Brief>
Retype the line where "text: giornale ->" appears and each line that follows it down to the last line of the records below. Leave the pictures out.

══ Extracted information ══

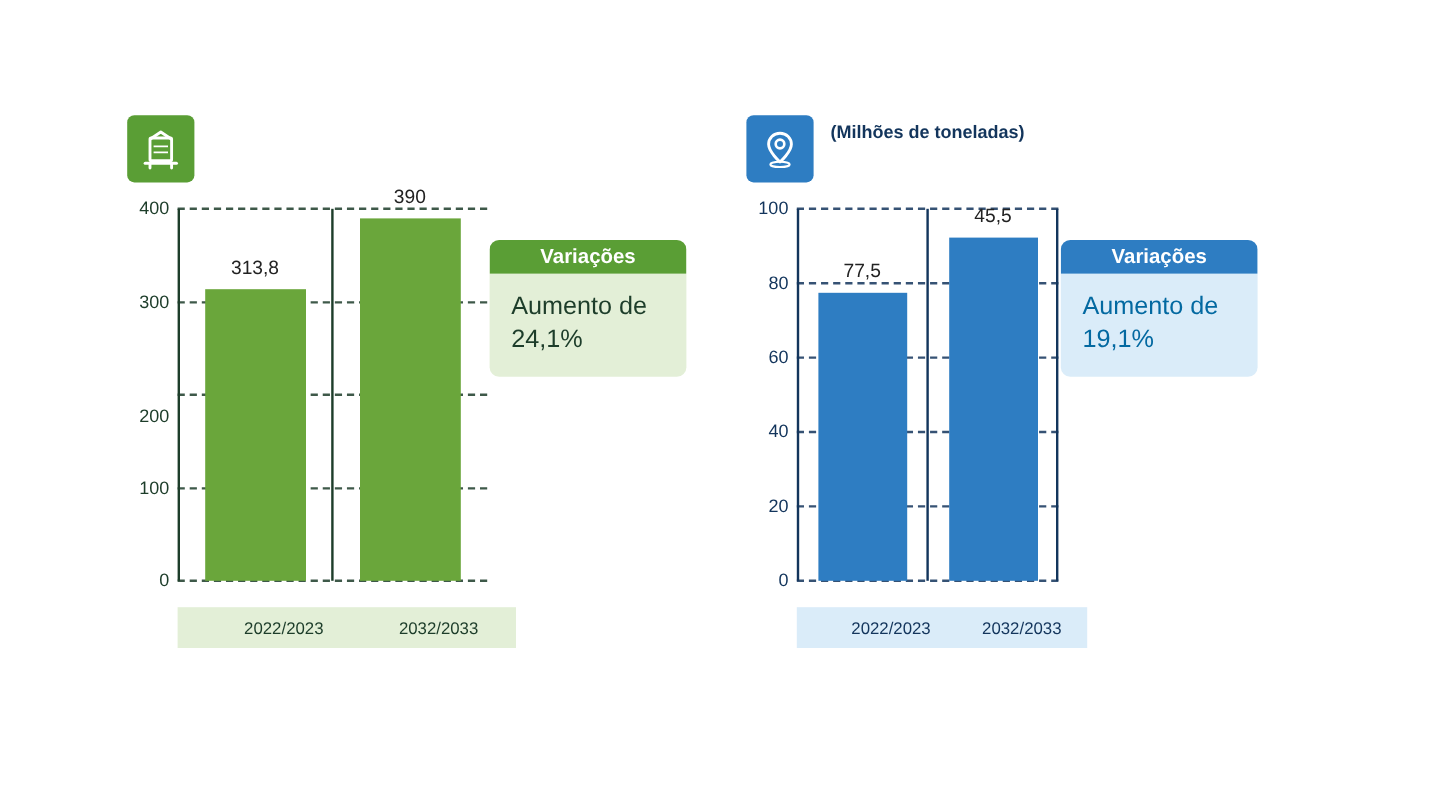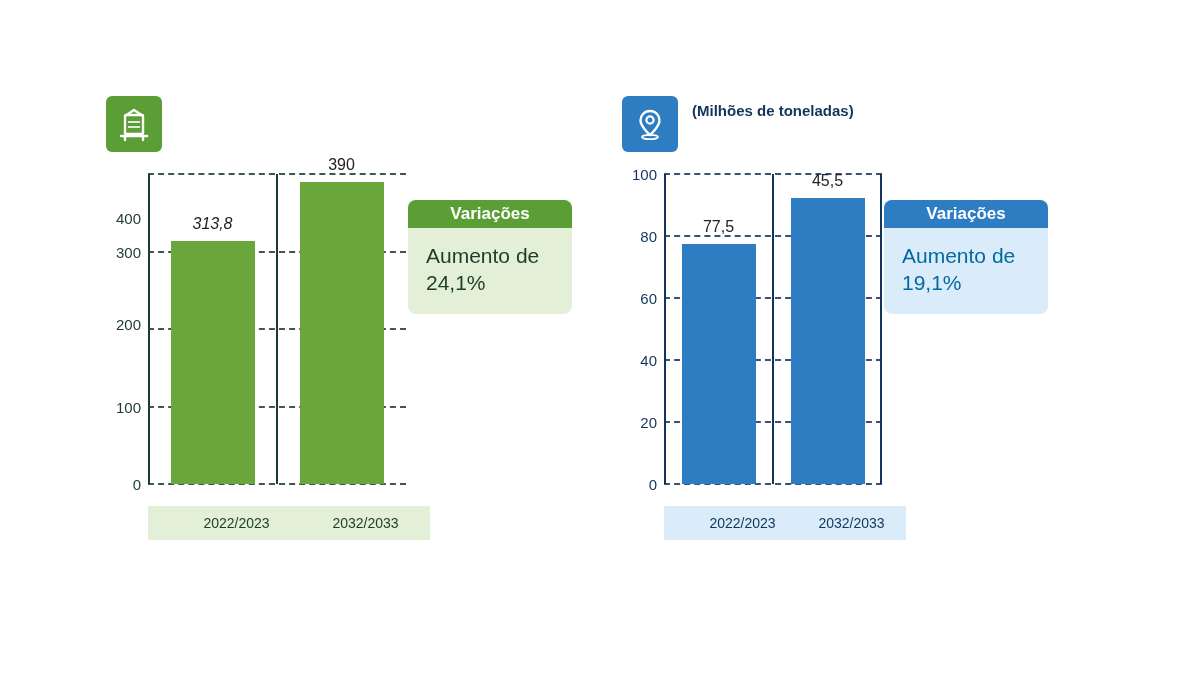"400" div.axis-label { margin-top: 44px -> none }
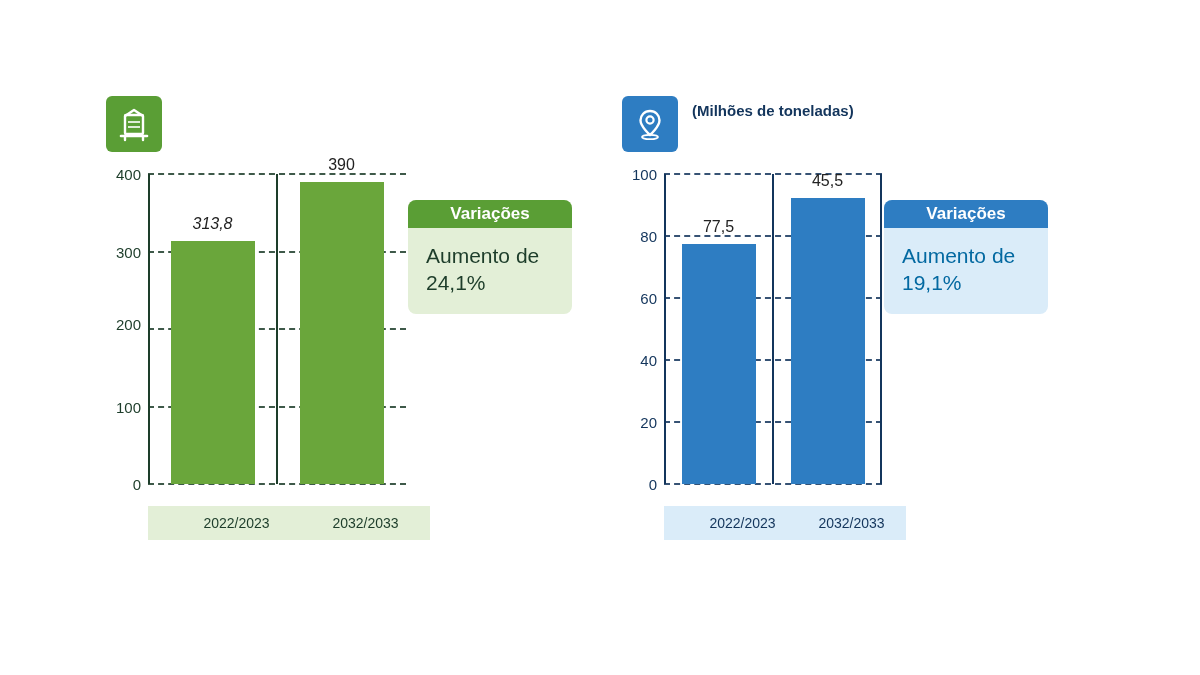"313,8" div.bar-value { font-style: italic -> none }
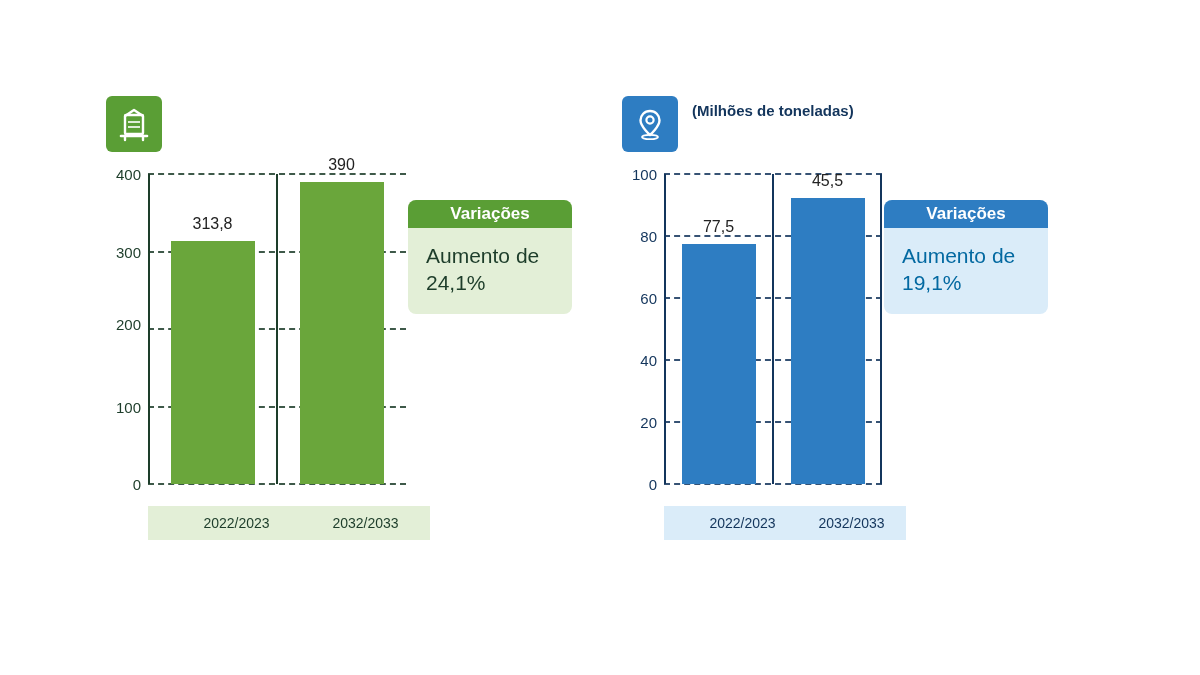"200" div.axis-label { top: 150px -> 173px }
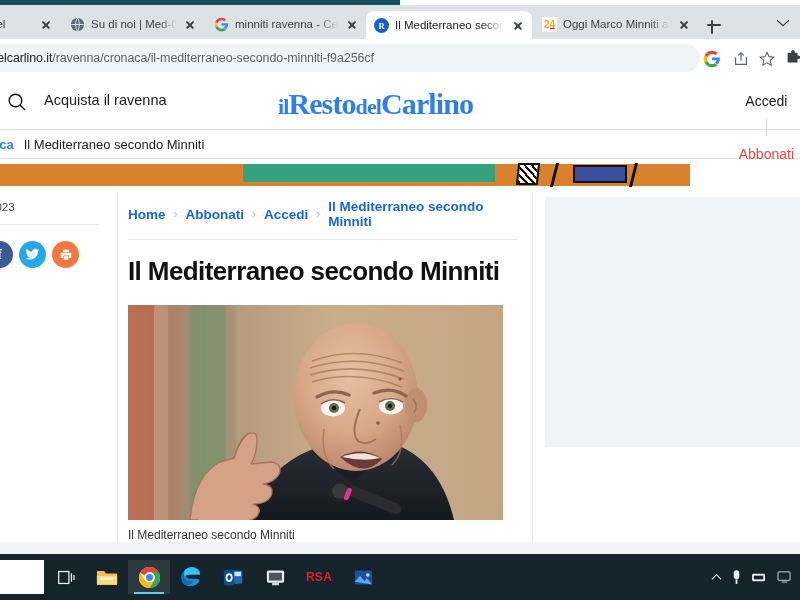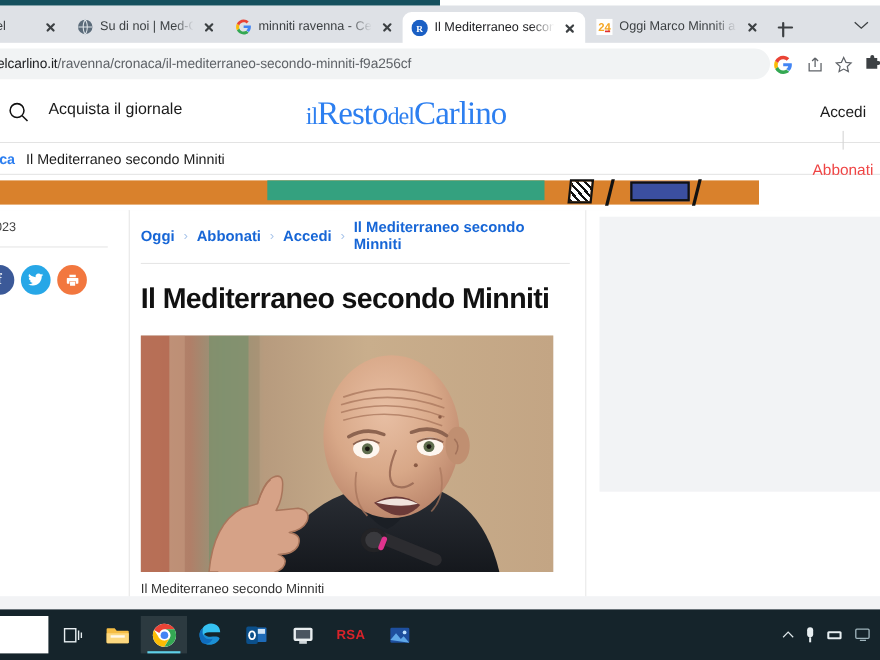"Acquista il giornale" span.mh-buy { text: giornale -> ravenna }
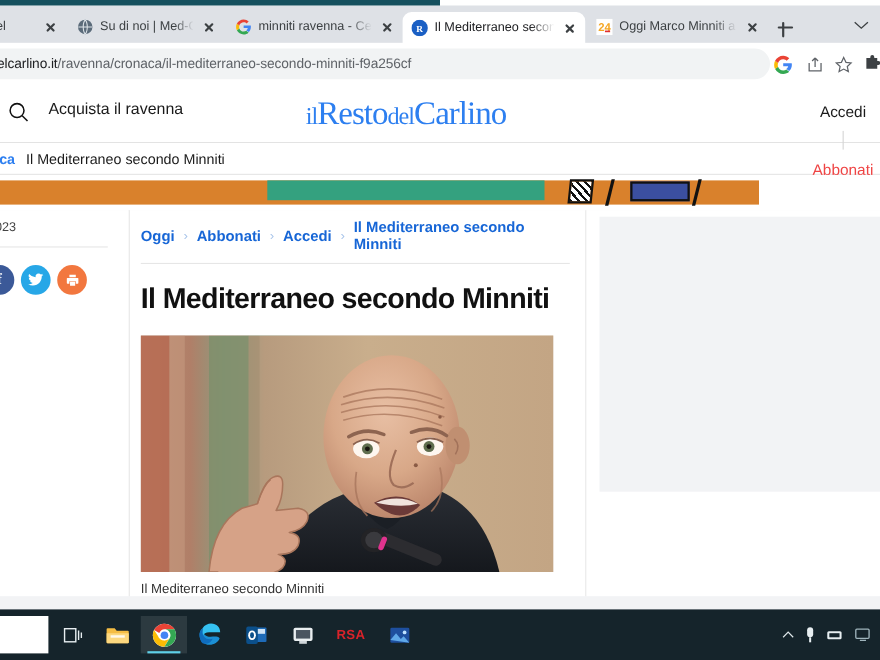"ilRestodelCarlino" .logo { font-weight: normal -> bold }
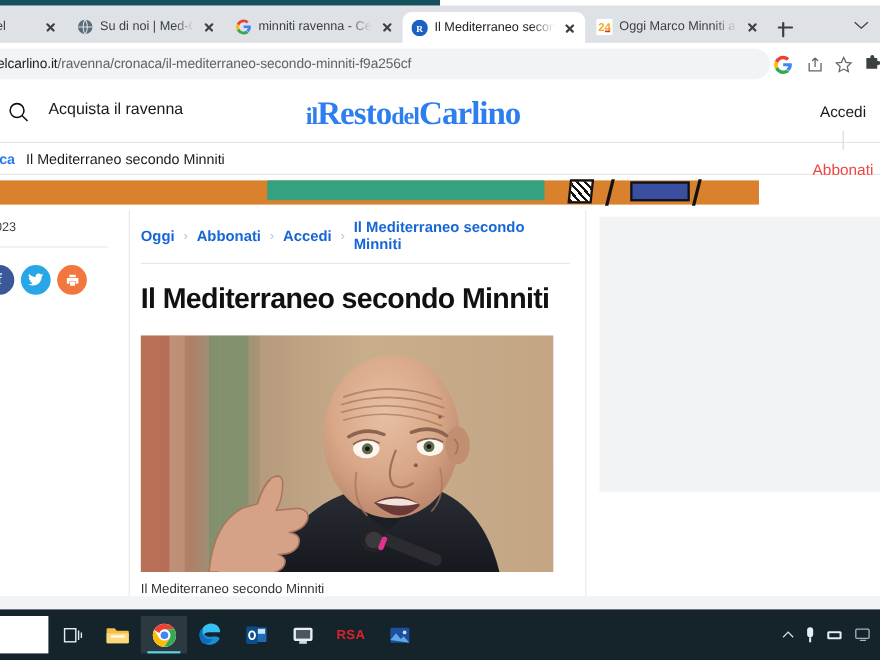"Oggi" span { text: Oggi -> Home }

═══

Solution>
"Acquista il giornale" span.mh-buy { text: giornale -> ravenna }
"ilRestodelCarlino" .logo { font-weight: normal -> bold }
"Oggi" span { text: Oggi -> Home }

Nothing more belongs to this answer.